L'origine et la matière du Code 

La parution du premier Code date de septembre 1983. Il était édité par l’association nationale d’information sur la fonction publique (ANIFONP), association régie par la loi du 1er juillet 1901. Il est désormais construit et hébergé sur le site de l’UFFA-CFDT.

L’essentiel des textes du Code repose sur le statut général des fonctionnaires, lequel est issu de quatre textes législatifs fondamentaux :

  • La loi n° 83-634 du 13 juillet 1983 portant droits et obligations des fonctionnaires (Titre Ier du statut général) ;
  • La loi n° 84-16 du 11 janvier 1984 portant dispositions statutaires relatives à la fonction publique de l’État (Titre II du statut général) ;
  • La loi n° 84-53 du 26 janvier 1984 portant dispositions statutaires relatives à la fonction publique territoriale (Titre III du statut général) ;
  • La loi n° 86-33 du 9 janvier 1986 portant dispositions statutaires relatives à la fonction publique hospitalière (Titre IV du statut général).

Au fil des années, les rédacteurs du Code ont présenté et commenté, autour de ces quatre textes de base, de nombreux autres textes d’application de chacun des titres Ier, II, III et IV du statut général des fonctionnaires (notamment les décrets et arrêtés), mais aussi des ordonnances et lois postérieurement parues à ces quatre lois. Par ailleurs, le Code reprend les textes du code des pensions civiles et militaires de retraite ainsi que des textes généraux qui ne sont pas directement « raccrochés » au statut général, mais dont l’importance justifie une publication avec l’ensemble des dispositions statutaires.

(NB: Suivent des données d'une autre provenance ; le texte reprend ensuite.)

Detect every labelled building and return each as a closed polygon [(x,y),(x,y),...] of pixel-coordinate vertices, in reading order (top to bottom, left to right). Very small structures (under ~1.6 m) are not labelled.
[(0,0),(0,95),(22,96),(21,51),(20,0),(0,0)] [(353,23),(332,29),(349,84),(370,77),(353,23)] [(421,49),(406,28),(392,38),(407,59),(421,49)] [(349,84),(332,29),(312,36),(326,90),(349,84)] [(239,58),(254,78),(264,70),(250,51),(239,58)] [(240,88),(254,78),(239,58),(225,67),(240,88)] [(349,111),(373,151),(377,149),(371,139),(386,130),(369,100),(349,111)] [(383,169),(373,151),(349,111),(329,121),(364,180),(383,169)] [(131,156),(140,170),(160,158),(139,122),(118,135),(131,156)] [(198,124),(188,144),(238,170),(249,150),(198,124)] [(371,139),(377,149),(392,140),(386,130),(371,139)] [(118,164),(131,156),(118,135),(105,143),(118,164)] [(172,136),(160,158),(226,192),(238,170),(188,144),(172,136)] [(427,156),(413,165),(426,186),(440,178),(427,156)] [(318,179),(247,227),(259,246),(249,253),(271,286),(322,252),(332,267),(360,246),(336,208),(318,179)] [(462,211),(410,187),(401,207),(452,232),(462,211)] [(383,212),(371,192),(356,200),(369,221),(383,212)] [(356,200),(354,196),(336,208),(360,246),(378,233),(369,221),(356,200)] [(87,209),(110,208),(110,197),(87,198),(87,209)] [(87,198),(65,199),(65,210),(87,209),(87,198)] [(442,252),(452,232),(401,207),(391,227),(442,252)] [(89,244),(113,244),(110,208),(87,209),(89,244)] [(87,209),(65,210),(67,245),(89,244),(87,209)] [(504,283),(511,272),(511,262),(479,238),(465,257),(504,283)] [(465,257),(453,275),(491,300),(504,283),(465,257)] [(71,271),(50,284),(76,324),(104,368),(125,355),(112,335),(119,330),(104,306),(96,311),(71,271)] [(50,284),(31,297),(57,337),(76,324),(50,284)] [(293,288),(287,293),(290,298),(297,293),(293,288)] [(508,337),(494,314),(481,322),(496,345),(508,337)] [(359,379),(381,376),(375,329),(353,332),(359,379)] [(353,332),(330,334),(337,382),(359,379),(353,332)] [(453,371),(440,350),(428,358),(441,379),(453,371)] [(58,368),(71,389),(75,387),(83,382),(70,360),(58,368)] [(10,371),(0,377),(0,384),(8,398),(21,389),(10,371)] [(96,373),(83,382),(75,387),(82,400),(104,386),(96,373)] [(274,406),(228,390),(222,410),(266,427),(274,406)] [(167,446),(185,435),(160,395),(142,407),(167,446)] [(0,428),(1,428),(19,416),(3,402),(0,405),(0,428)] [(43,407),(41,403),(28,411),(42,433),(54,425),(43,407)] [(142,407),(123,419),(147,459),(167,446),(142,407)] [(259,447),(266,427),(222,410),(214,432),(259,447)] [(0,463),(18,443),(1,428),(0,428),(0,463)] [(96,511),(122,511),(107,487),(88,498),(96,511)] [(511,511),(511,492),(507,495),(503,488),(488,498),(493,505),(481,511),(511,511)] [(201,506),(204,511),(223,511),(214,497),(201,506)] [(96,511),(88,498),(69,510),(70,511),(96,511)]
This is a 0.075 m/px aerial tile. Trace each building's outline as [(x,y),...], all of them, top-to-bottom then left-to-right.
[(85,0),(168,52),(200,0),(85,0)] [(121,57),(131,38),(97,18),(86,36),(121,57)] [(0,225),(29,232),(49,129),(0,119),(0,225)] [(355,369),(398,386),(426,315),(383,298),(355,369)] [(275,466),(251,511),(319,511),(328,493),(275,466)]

Compte tenu de leur importance en nombre et de leur diversité, le Code ne publie pas les textes relatifs aux « statuts particuliers », exception faite de ceux concernant certains statuts particuliers « à caractère interministériel », insérés eux, pour l’essentiel, dans les rubriques « Catégories ». De la même manière, ni les accords conclus entre l'Administration et les organisations syndicales (qui n'ont pas de valeur juridique ; voir à ce sujet l’arrêt du Conseil d’État, n° 356903 du 22 mai 2013, énonçant clairement que « le protocole d'accord […], est dépourvu de portée juridique et ne constitue pas un acte faisant grief susceptible de recours devant le juge administratif [….] »), ni les textes instaurant des expérimentations, ne sont publiés dans le Code. S'agissant des très nombreuses circulaires paraissant régulièrement, elles ne font plus généralement l'objet d'une insertion intégrale dans les rubriques. Les rédacteurs reprennent donc désormais en commentaires les seuls extraits et passages significatifs contenant des précisions ou informations complémentaires éclairant utilement les dispositions législatives et réglementaires, insérées pour leur part, intégralement, dans les rubriques.

En résumé, il convient de retenir plus simplement que, seuls les textes de portée générale, c’est-à-dire s’appliquant de manière indifférenciée à la majorité des fonctionnaires (et/ou contractuels), sont insérés dans le Code. Et qu'il s'agit, soit d'un texte original, soit d'un texte consolidé. Un texte est dit consolidé lorsqu'il s'agit d'un texte dans lequel des modifications ont été apportées par un ou plusieurs textes postérieurs à la publication du texte original. La date de consolidation donne donc l'indication du dernier texte modificatif pris en compte. À noter que désormais, le site Légifrance indique pour tous les textes « version consolidée au… » avec la date du jour de la consultation. Cela ne signifie pas qu’une modification est intervenue le jour même, mais que le texte est à jour de toutes les modifications au jour où vous le consultez. La dernière date de modification apportée par un texte reste apparente en haut à gauche entre parenthèses sous le titre du texte dans le panneau navigation.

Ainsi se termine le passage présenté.